Cette ville vient d'être libérée, mais avec quels efforts et à quel prix ? Avons-nous retenu la leçon en ce qui concerne la Syrie ? Quand l'heure de vérité arrivera à Deir ez-Zor et à Raqqa, aurons-nous réussi à convaincre les Russes de dire au gouvernement que le moment est venu d'inclure les autres composantes de la Syrie ? La majorité est sunnite et non chiite dans ce pays, à la différence de l'Irak. Il faudrait notamment annoncer des élections ouvertes et organisées avec l'ONU, ainsi qu'une nouvelle Constitution, préparée dans le cadre des discussions à Genève. Sinon, j'ai le regret de vous assurer qu'il y aura très prochainement un nouveau Daech, sous un nouveau nom et avec un nouvel al-Baghdadi à sa tête. La révolte sera encore plus forte. C'est donc le moment de pousser à un engagement politique.
Pour y arriver, il faut qu'Assad soit convaincu par les Russes, qui ont actuellement le plus d'influence, et par les Iraniens. Les Russes sont plus pressés : ils ont des élections l'année prochaine, et pas la moindre envie de rester engagés en Syrie. Surtout, il n'y aura pas d'argent pour la reconstruction : je comprends qu'on ne pourra pas convaincre des pays tels que la France de payer pour la reconstruction sans au minimum la garantie d'une stabilité politique. Il y a aussi la question des 5,5 millions de réfugiés présents dans la région : ils sont fiers de leur pays, ils l'aiment et ils ont envie d'y retourner, mais ils ne le feront pas tant qu'ils n'auront pas le sentiment d'avoir des garanties contre une éventuelle punition et tant qu'il n'y aura pas des élections organisées avec l'ONU, ce qui peut signifier un vrai changement, ni une reconstruction du pays et une situation économique qui s'améliore. Nous sommes donc à un moment particulièrement important.
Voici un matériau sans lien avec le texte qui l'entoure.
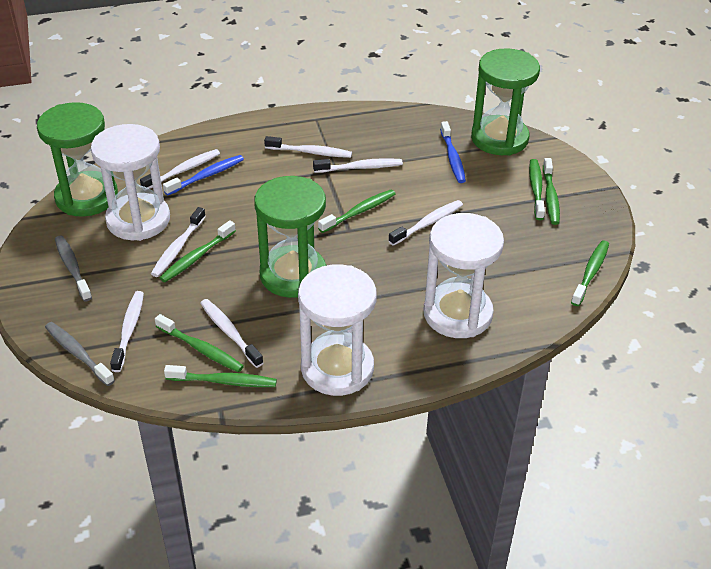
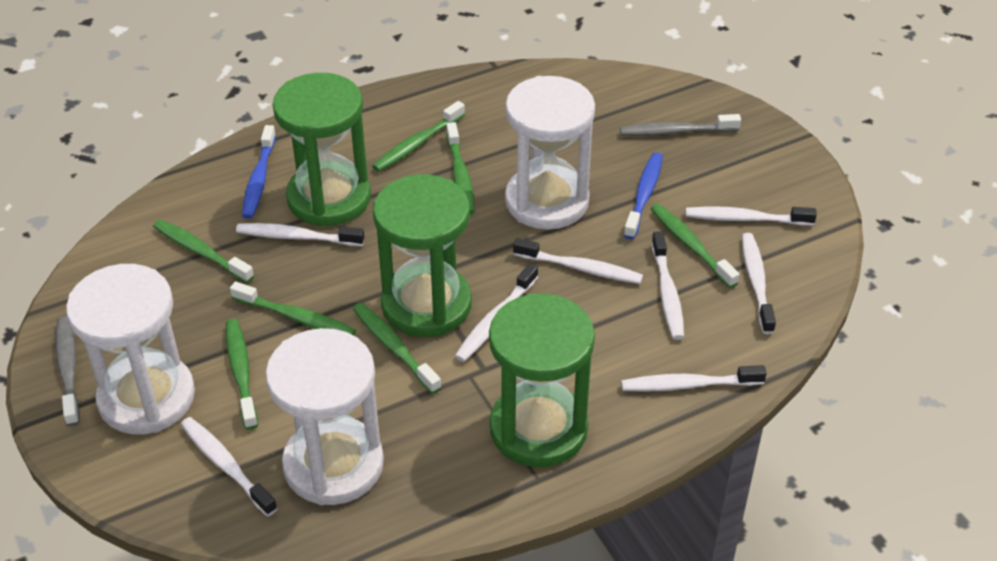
white toothbrush: [110,291,144,372] [140,149,220,189] [151,207,206,277] [200,299,263,368] [264,136,352,158] [313,158,403,173] [388,200,463,246] = 7 -> [181,417,278,516] [236,223,365,246] [455,263,538,362] [513,238,643,284] [621,365,767,392] [651,231,684,340] [686,207,817,226] [742,233,776,334] = 8

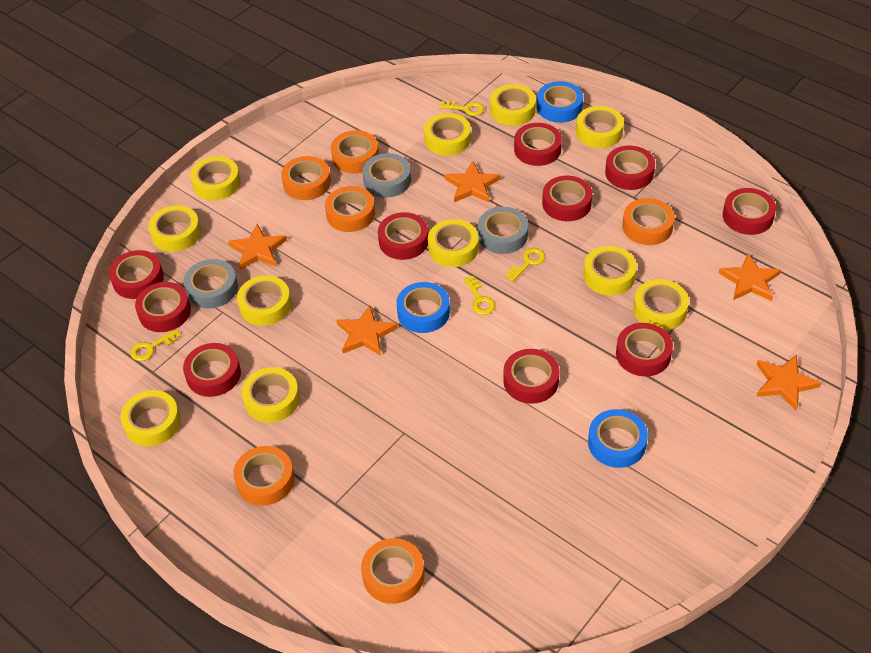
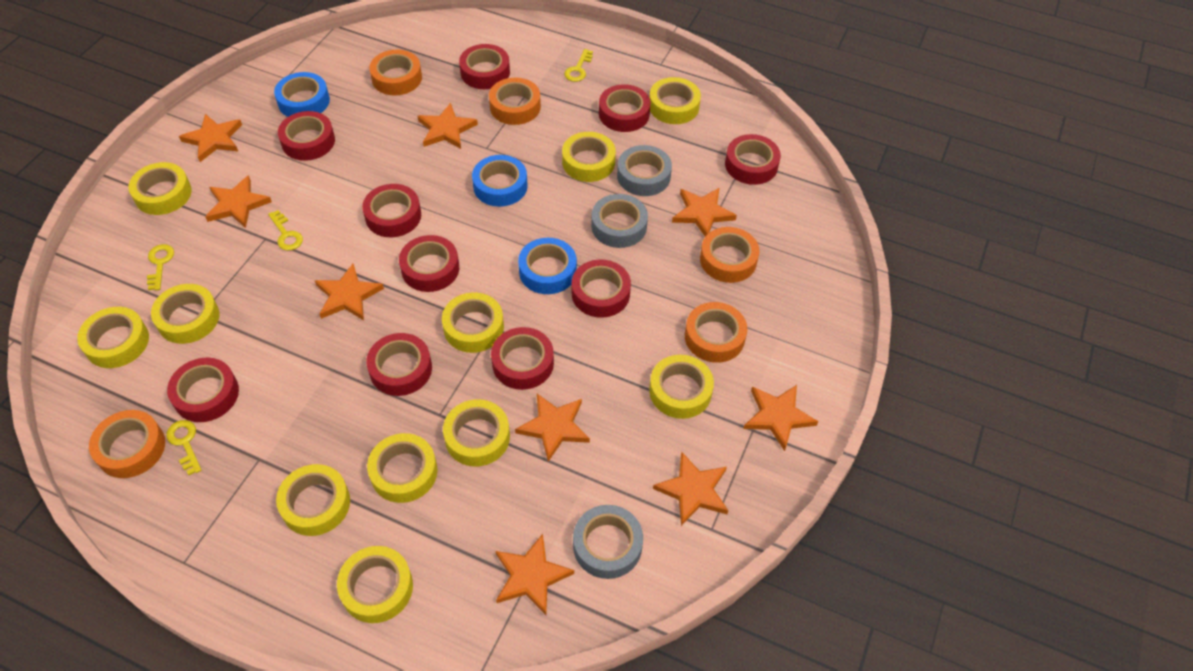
orange star: [228,224,287,270] [337,305,398,356] [444,161,500,203] [719,253,781,301] [756,355,821,410] = 5 -> [179,114,242,162] [205,175,272,228] [315,264,384,320] [417,103,478,149] [496,534,574,615] [515,394,590,462] [653,452,728,526] [672,188,737,237] [743,385,819,451] = 9
orange tape: [233,446,295,506] [281,156,331,200] [325,186,375,232] [331,130,379,173] [361,538,425,604] [622,198,675,245] = 6 -> [89,410,165,478] [369,50,422,95] [489,78,541,125] [685,302,747,363] [700,227,759,283] = 5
Dans ce contexte, je dois dire que j'ai beaucoup apprécié l'intérêt direct du Président Macron pour la crise syrienne. Il est très difficile de combiner la Realpolitik et les idéaux, c'est-à-dire non seulement les aspects humanitaires, la justice et la nécessité de punir ceux qui ont tué tant de gens, mais aussi le besoin de trouver une formule permettant d'éviter que d'autres soient tués et que la situation se transforme en crise chronique. Du courage intellectuel est nécessaire pour accepter l'existence des faits et en même temps les influencer. A un moment où il y a tant d'intérêts communs, notamment celui d'éviter l'émergence d'un nouveau Daech, le Conseil de sécurité doit être uni au lieu de se diviser comme il le fait aujourd'hui. Par ailleurs, il serait peut-être judicieux de créer un groupe plus restreint de pays, directement engagés, afin de trouver une formule qui n'est pas impossible du tout à ce stade – nous en sommes même très proches – pour « aider » M. Assad à faire ce dont il n'a aucune envie, mais qui est dans son intérêt, et pour « aider » aussi l'opposition à ne pas penser qu'elle peut remporter une guerre qu'elle n'a pas gagnée jusqu'à présent. Après tant de morts, c'est le moment d'aboutir.